На входе его несколько раз проверили и обыскали, и только потом отправили в левое крыло, на третий этаж. Незнакомый дежурный инспектор сидел в кресле, откинувшись на спинку и нацепив на нос тёмные очки, и вроде как спал. Только по подёргиваниям пальцев можно было понять, что государственный служащий играет в какую-то виртуальную бродилку.
— Проходи во вторую процедурную, — потянувшись и зевнув, бросил инспектор. Дело Павла наверняка уже висело у него перед глазами. — Осмотр по основной схеме.
— Я только в прошлом году проходил, — для порядка возмутился парень.
— Распоряжение руководства, — дежурный снял очки, потёр кулаками покрасневшие глаза, вылез из-за стола.
Павел поёжился, аж мурашки побежали по спине, если бы он знал, что так обернётся, связался со знакомым инспектором, и прошёл по сокращённой схеме. Можно было и с этим инспектором договориться, но давать взятку под лицензированными камерами он не решился.
— Эта хрень выбирает случайным образом одного из десяти, — развеял его надежды инспектор, — так что никуда не денешься, Веласкес, рядом с твоим именем уже стоит метка. Придёшь ты сейчас, или через неделю, ничего не изменится. На западном побережье один из твоих друзей сорвался недавно, вот и лютуют.
— Сильно сорвался?
— Восемь трупов, шестерых опознали только по ДНК.

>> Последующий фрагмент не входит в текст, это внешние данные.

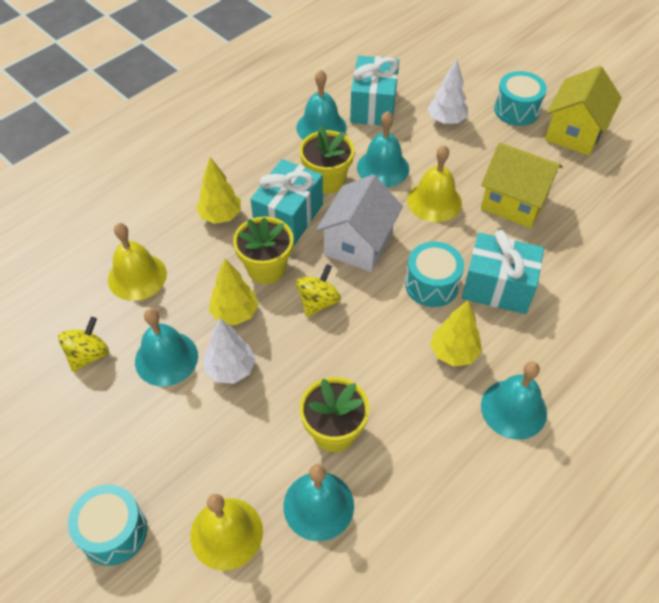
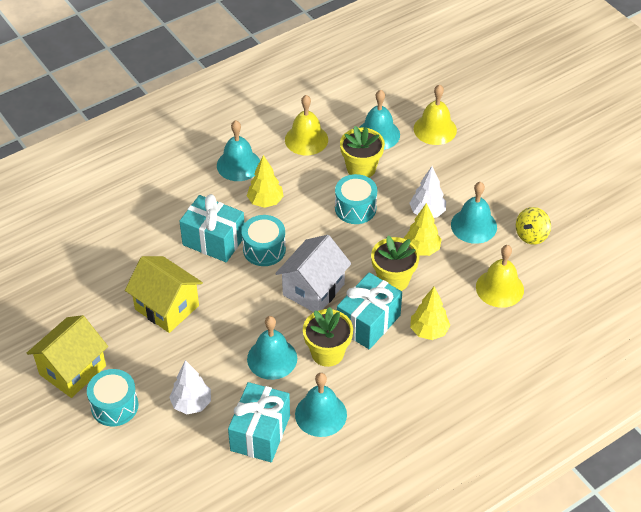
camera: 170 degrees left, 5 degrees down
turquoise drum [68,485,147,566] -> turquoise drum moved to [335,174,377,224]
yellow spinning top [296,264,341,317] -> none
yellow bell [408,145,462,222] -> yellow bell moved to [285,95,328,155]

— Представляю, — только и мог сказать Павел.
— Нет, — инспектор приблизился к нему, так, что их носы оказались буквально в двух десятках сантиметров, лицо его стало жёстким и злым. — Ты, сука, не представляешь. Трое маленьких детей, им ещё и восьми не было, а эта тварь их сначала раздавила, а потом сожгла, на записях видно, как они катались по полу, кричали, плакали, пока он, не сходя с места, ломал им кости. Потом их волосы тлели, и ресницы, и ногти чернели от жара. И эта мразь улыбалась, развлекалась, гнида. Я работаю здесь, получаю за это деньги, но часто думаю, что таких как вы надо душить при рождении. Давить прямо в колыбели.
Павел ничего не ответил, инспектор отступил на шаг, на лицо его вернулось привычное скучающее выражение.
— А ты ещё и в субботу заявился, — продолжил он ровным голосом, — теперь мага-контролёра дожидаться, он приедет злой, как бразильская выдра.
— Может, пойду я?
— Да ладно, шучу, здесь он уже. Не ты первый сегодня попал, но вот если бы пришёл на час позже, и доктор Мелендес умотал обратно домой, тут бы он точно разозлился. Ты иди пока на обследование, а он тобой минут через двадцать займётся.
В процедурной Павел посидел в диагностическом кресле, ответил на две сотни вопросов виртуальному интерпретатору, параллельно датчики на теле снимали показатели, реагируя на попытку что-то скрыть. Предполагалось, что если в ответах будут замечены несоответствия, то магом должны заняться дознаватели. Теоретически. Практически с владельцем организма, который сам себя защищал от любого вмешательства, рассчитывать можно было только на чистосердечное признание.